Problem is, “how dare a brother can say this to his sister, it’s so against idea of feminism”.
I can not imagine a level of thinking you go deep in, I am not going into the history of this festival and you know that’s what is evolution. This is the evolution of our hindu dharma. We change with changing times. My brother never said he is going to protect me, he helped me growing into an independent woman. He is the one who feels proud on me more than I am proud of him. Does it sound regressive? My bhabhi is one of the best friends I ever had. Does it sound regressive? We don’t treat each other like, “being a woman”, or “being a man”. I remember as a kid I was trying to hammer a nail in the wall and I tried to throw tantrum and I yelled at my brother, “why do you want a girl to do this? girls are not supposed to do these jobs.” My brother gave me stern reply, “if you believe in equality then stop playing this girl-card”.
So that’s how it is.

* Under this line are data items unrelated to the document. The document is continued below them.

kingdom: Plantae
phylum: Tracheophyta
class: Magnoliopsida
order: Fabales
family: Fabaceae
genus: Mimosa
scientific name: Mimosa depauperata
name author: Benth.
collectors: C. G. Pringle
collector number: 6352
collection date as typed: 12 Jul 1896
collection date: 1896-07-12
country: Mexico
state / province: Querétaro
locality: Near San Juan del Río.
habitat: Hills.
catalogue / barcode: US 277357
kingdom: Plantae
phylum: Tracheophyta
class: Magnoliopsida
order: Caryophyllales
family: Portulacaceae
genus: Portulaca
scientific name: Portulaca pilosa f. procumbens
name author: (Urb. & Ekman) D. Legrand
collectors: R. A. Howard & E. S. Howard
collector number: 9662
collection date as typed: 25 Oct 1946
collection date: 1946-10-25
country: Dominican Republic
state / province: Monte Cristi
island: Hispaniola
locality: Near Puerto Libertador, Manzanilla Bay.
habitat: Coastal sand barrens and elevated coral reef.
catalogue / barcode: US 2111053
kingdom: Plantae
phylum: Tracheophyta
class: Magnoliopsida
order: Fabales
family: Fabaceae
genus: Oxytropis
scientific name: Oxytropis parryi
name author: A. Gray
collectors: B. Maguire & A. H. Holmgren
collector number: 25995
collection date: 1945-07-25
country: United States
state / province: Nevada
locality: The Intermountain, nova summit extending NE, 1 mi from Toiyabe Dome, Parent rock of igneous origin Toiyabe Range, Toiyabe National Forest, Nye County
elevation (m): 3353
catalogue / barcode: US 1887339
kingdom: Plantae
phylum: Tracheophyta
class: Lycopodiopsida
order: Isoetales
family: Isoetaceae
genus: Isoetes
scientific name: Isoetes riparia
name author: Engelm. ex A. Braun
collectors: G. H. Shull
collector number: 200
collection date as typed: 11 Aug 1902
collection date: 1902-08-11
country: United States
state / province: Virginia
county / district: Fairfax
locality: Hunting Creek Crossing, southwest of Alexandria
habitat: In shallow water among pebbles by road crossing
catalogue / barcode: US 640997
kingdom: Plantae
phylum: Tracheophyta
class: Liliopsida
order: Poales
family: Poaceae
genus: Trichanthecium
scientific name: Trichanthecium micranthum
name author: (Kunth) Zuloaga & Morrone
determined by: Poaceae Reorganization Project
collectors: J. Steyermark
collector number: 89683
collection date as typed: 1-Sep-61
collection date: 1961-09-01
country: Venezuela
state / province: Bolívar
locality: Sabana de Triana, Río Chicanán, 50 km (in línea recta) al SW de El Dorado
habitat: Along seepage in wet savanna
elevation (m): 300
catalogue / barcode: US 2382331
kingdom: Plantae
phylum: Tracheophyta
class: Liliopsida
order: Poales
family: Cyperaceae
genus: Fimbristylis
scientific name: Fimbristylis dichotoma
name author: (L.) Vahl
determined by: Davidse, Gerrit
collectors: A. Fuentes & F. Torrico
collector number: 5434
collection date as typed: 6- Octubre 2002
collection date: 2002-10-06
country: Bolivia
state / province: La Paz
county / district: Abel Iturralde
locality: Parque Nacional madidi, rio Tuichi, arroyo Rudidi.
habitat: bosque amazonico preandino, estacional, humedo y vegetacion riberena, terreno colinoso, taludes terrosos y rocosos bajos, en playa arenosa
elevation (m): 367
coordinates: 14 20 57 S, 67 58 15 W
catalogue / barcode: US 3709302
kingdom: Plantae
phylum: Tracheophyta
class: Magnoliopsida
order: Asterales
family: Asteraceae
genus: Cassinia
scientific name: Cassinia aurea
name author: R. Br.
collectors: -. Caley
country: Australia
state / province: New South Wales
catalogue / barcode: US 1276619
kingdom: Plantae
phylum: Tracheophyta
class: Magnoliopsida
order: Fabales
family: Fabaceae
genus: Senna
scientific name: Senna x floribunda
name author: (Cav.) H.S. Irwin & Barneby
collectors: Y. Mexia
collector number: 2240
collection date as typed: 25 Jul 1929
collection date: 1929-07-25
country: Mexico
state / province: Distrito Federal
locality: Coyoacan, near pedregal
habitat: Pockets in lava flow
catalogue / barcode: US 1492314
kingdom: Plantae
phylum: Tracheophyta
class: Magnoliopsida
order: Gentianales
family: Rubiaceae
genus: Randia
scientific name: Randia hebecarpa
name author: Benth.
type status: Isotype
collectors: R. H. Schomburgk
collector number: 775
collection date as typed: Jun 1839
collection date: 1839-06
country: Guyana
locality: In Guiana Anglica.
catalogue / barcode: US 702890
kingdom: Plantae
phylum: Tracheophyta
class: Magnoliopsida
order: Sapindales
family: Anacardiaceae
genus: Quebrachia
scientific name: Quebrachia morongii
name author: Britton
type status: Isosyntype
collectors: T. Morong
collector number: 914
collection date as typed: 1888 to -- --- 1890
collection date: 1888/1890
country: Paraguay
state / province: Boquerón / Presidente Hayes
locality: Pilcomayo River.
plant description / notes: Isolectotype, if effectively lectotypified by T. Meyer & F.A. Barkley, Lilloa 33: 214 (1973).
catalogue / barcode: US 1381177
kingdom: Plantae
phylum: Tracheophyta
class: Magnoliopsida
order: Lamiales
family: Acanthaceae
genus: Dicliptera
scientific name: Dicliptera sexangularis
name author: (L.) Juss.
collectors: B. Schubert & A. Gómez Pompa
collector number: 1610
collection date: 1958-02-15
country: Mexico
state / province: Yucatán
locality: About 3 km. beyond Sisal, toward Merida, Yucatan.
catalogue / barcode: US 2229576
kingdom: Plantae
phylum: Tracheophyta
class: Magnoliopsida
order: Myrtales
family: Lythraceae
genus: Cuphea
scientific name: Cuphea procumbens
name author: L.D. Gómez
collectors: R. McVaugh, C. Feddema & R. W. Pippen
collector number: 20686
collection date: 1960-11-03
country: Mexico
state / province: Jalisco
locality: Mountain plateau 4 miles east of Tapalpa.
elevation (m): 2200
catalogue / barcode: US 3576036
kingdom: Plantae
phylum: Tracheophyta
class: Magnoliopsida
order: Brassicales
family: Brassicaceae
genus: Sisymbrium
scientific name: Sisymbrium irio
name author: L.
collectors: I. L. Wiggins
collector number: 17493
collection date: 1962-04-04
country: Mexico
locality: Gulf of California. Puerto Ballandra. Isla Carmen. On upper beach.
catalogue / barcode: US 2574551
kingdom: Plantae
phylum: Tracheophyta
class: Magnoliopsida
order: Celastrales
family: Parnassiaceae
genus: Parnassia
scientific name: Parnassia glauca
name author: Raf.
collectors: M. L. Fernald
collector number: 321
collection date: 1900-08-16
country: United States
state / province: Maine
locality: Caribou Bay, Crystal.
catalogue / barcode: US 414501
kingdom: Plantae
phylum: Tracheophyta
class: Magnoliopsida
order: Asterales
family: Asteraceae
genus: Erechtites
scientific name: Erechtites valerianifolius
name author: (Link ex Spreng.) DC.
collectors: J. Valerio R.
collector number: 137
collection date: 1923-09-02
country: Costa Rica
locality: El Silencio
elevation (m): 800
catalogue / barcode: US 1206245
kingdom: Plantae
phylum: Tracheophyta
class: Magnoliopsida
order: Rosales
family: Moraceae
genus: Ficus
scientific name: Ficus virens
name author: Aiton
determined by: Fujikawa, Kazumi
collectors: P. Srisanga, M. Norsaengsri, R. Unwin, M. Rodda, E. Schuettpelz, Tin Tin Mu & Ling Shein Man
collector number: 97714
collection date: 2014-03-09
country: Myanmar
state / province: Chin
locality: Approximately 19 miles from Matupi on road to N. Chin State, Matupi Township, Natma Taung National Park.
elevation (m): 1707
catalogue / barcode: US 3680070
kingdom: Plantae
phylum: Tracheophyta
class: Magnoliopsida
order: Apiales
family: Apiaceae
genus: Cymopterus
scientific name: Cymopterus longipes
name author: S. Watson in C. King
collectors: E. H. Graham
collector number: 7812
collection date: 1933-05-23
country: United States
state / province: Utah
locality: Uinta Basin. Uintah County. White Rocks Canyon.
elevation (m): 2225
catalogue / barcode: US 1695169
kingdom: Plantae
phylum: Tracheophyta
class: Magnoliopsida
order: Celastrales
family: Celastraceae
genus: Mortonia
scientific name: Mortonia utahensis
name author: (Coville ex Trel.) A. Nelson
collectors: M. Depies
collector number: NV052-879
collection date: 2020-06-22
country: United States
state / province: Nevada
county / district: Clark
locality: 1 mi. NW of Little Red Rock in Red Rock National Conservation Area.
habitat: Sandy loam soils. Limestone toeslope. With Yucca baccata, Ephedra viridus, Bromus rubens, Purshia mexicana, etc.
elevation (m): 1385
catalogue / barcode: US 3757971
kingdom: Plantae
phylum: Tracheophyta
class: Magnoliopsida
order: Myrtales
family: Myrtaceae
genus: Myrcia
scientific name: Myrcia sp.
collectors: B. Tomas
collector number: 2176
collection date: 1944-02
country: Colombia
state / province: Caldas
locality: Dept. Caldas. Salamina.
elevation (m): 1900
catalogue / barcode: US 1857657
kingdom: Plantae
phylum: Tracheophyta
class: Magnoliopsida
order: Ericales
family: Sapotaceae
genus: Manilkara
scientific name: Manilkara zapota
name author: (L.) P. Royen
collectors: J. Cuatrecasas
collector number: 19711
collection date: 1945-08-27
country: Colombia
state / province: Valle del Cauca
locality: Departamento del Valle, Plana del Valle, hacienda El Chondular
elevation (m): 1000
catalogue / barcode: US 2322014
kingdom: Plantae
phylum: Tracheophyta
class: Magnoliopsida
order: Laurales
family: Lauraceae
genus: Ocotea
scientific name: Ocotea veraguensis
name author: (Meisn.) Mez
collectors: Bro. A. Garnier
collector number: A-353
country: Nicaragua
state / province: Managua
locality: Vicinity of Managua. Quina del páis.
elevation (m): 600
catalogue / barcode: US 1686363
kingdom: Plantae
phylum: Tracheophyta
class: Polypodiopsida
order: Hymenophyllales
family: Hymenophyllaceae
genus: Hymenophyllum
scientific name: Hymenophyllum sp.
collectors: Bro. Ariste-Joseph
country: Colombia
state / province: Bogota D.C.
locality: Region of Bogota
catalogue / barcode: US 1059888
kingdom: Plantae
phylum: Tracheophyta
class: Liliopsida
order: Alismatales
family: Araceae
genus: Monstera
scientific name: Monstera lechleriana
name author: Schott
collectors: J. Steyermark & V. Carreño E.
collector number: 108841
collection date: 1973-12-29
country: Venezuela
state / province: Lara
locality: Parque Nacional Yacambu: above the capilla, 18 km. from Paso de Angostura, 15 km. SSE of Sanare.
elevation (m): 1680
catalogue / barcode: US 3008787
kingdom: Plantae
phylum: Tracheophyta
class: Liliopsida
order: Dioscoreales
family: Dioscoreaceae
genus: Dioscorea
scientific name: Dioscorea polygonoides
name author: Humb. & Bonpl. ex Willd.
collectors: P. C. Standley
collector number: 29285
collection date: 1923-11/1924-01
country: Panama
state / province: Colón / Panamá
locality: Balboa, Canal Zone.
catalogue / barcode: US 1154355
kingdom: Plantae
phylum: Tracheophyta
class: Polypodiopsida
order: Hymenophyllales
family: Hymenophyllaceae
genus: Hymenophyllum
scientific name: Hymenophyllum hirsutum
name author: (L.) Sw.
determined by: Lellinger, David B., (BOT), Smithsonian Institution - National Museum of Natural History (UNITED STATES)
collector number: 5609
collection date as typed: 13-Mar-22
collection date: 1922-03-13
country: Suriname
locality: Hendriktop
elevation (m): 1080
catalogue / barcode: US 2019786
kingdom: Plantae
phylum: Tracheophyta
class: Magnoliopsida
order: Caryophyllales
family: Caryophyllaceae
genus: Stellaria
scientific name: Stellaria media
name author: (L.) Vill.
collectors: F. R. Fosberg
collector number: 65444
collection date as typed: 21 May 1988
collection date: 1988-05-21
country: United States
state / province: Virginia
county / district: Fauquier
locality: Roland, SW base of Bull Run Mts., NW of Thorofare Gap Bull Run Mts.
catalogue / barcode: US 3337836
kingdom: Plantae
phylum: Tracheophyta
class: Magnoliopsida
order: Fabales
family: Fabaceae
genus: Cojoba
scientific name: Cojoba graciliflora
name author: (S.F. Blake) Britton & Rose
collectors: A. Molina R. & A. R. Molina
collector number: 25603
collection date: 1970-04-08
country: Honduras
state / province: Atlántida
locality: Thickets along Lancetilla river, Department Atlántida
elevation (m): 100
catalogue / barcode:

Liberal gang please stop bullying us for our festivals. We realised about pollution levels are going up so we reduced bursting crackers on Diwali. We have started playing dry holi to save water. Mind you, we didn’t crib rather felt proud of ourselves.
In the end, I would say two things. If you don’t understand the bond of a beautiful relation, please don’t try to understand more. And second stop using anything that “protects” like sunglasses or sunscreen (protects from harmful effects of sun rays), and yes, stay away from condoms as well (after all, it also protects).
Well, have fun cheer for Halloween night that is part of Indian festivals now, no matter it also has a mythological kind of story to back.
You know what, there is no use of wasting time on giving you gyan about “bonds”, “relationships”, “progressiveness of hindu dharma”, for you these are the words which have no meanings or some of your own interpretations. And now my sons are going to have a fun filled yet emotional Raksha-Bandhan on video calls. Ta-da. See you on Karwachauth now.